After Dachau
- First edition (publ. Context Books)
- Author: Daniel Quinn
- Publisher: Context Books
- Publication date: January 1, 2001
- Pages: 192
- ISBN: 978-1-893956-13-1

= After Dachau =

After Dachau is a 2001 novel written by American author Daniel Quinn.

==Plot summary==

The story is narrated by a young rich man, heir to a huge sum of money. He devotes his life to an organization called "We Live Again" which investigates reincarnation. People have souls that pass on to other individuals and give them their memories, usually alongside, but sometimes in place of their own memories.

The story focuses on Mallory Gabus, a recently reincarnated woman, and her integration into the new world. She recalls and narrates her experiences and memories of Hitler's victory, which allowed Hitler to bring his desire for an "Aryan" world to fruition, and realizes all that went wrong. The Nazis had won World War II and purged their empire of all non-whites, then rewrote history so as to say that Dachau, a concentration camp, was instead a battle with Adolf Hitler as its hero.

After Hitler's victory, the Third Reich is solely Aryan, the Aryans have killed all non-Aryans in their new empire.
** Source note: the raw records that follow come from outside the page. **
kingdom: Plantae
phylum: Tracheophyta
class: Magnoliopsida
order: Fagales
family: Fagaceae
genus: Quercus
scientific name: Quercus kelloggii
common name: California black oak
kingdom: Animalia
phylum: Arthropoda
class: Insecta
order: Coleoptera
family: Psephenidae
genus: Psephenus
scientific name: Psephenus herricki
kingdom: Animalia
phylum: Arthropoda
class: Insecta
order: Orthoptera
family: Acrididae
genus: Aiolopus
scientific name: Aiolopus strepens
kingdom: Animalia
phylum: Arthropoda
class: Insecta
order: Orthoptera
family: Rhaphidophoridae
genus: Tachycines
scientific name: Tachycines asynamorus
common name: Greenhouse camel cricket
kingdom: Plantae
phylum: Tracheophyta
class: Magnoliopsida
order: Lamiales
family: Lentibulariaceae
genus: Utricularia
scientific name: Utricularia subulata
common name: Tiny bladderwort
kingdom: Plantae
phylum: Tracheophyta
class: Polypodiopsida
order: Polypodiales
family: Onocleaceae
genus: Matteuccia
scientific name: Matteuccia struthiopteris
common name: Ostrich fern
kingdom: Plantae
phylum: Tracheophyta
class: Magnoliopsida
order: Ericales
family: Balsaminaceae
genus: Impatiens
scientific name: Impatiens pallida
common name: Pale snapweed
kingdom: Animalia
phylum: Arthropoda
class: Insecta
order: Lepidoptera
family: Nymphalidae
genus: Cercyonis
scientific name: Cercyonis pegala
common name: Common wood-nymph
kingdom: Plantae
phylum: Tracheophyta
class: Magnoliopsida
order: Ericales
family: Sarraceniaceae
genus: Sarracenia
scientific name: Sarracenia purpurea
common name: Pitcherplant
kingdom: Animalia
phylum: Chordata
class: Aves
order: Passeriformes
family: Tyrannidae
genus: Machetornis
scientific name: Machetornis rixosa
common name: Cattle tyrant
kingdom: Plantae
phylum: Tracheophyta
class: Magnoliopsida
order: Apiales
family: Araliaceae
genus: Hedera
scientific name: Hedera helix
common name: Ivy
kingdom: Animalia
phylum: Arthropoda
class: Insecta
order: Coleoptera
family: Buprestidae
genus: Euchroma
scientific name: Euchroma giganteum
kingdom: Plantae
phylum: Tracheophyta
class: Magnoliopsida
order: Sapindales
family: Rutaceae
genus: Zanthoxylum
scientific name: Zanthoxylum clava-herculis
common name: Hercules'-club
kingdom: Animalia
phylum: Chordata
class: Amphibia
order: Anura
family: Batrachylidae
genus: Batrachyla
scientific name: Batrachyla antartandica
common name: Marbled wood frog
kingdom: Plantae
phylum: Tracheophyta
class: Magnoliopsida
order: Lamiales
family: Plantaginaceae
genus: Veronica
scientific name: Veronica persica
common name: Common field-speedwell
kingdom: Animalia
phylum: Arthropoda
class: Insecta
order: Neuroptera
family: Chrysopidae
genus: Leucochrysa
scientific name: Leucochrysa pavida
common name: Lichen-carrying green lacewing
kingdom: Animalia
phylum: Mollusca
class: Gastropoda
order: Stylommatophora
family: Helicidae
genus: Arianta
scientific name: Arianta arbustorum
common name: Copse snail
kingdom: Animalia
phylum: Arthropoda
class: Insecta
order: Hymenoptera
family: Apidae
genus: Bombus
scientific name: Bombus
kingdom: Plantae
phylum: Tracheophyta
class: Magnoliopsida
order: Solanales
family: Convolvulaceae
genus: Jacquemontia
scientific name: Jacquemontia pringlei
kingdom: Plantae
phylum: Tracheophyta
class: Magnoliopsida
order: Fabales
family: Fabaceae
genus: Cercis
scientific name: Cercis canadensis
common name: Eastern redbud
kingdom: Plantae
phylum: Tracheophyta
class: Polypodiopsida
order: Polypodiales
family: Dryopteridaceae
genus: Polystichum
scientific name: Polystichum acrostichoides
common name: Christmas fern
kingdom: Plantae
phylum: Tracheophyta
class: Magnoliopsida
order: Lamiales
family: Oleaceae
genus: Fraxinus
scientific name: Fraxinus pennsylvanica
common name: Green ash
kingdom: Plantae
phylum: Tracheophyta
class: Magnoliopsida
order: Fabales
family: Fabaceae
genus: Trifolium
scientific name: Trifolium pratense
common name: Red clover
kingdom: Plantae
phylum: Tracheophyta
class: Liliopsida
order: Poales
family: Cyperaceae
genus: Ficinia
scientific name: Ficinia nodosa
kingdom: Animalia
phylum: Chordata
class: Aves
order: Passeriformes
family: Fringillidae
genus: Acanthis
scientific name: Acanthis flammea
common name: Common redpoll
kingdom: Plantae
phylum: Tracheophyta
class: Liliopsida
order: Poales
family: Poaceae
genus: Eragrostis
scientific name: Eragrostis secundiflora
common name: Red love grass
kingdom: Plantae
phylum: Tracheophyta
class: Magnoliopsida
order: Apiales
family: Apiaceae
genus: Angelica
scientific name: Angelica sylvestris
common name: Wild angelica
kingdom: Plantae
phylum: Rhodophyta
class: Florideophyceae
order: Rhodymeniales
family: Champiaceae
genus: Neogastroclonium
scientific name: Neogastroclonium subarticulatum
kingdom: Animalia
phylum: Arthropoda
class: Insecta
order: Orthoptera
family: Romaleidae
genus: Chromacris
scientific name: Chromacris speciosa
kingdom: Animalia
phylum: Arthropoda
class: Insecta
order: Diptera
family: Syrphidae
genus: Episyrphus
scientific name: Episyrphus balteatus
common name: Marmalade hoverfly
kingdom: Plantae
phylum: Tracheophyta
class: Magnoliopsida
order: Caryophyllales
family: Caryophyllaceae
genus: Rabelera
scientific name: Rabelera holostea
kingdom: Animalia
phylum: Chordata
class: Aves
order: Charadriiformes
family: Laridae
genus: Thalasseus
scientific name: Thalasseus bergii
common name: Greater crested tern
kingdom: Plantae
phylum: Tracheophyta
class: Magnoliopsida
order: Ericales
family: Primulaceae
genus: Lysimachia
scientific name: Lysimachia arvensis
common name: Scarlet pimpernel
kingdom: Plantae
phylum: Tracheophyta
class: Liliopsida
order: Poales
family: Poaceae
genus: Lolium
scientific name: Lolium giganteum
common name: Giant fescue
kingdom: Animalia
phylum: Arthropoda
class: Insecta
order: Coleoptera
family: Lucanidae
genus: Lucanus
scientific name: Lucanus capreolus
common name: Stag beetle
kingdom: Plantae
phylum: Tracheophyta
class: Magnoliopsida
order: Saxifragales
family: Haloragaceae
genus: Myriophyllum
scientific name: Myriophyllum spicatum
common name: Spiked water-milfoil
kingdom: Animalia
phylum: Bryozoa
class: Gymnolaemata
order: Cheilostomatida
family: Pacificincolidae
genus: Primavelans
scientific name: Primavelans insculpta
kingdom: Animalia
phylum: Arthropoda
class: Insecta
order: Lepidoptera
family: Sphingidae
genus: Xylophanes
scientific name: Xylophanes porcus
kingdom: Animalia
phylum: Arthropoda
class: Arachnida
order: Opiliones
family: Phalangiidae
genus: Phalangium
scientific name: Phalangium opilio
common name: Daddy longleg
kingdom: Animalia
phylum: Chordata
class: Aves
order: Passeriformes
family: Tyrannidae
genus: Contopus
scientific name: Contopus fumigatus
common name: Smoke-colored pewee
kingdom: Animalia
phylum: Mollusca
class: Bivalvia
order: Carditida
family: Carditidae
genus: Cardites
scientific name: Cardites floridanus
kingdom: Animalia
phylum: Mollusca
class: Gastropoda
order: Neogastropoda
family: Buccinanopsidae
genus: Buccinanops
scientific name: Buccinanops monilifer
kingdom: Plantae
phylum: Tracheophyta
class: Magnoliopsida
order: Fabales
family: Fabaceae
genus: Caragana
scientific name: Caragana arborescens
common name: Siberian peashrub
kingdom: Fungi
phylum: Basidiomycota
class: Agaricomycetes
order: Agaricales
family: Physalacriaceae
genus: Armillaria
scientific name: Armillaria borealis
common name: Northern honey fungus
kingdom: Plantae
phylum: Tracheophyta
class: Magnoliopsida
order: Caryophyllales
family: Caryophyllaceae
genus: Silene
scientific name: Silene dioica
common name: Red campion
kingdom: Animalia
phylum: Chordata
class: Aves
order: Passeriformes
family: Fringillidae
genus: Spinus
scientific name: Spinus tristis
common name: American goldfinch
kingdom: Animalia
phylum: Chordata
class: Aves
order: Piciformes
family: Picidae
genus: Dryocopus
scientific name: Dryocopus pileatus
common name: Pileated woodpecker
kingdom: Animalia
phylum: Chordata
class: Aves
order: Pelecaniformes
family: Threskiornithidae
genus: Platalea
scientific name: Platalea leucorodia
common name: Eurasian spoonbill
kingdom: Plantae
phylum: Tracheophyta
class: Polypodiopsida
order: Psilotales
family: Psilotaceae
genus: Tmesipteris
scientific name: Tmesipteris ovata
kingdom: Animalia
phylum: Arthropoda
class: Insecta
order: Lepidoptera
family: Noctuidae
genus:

They now use A.D. to refer to After Dachau, the turning point in their civilization, and "A.D.-A.D." to refer to our A.D.

Mallory was (re-)born in 1922 A.D.-A.D. as an Afro-American woman in New York.

The Nazi purges in the Third Reich have started to have a cultural effect on the United States, and soon Jews are being executed. Blacks are being "repatriated", which means that they are being placed into concentration camps. Mallory hides out with her lover in the New York City underground and makes a life until their hiding place is discovered by police. At that point, they commit suicide rather than being taken alive or executed.

Jason Tull, the protagonist, in an attempt to publicize the story and the atrocities the Aryans committed, contacts a newspaper and other news media. His investigation gets him sequestered in an unknown location until he can write three words upon a chalkboard: "No One Cares", and, as it turns out, no one does.

The narrator explains that he cares, and he doesn't care if others don't care, he is still going to pursue this for his own personal interest. He opens an exhibit displaying relics from the old world, including works by Jewish authors such as Albert Einstein and Sigmund Freud.

The narrator receives a gift from his "uncle" (the man who imprisoned him), and expresses his intent to publish the gift. He opens a shop where he displays pictures of Africans that had been saved in Mallory's hideout.

Finally, one night, someone throws a brick through the gallery's windows, prompting the narrator to conclude that somebody "does care". The last line reveals that the gift is The Diary of a Young Girl, written during World War II, better known as the Diary of Anne Frank.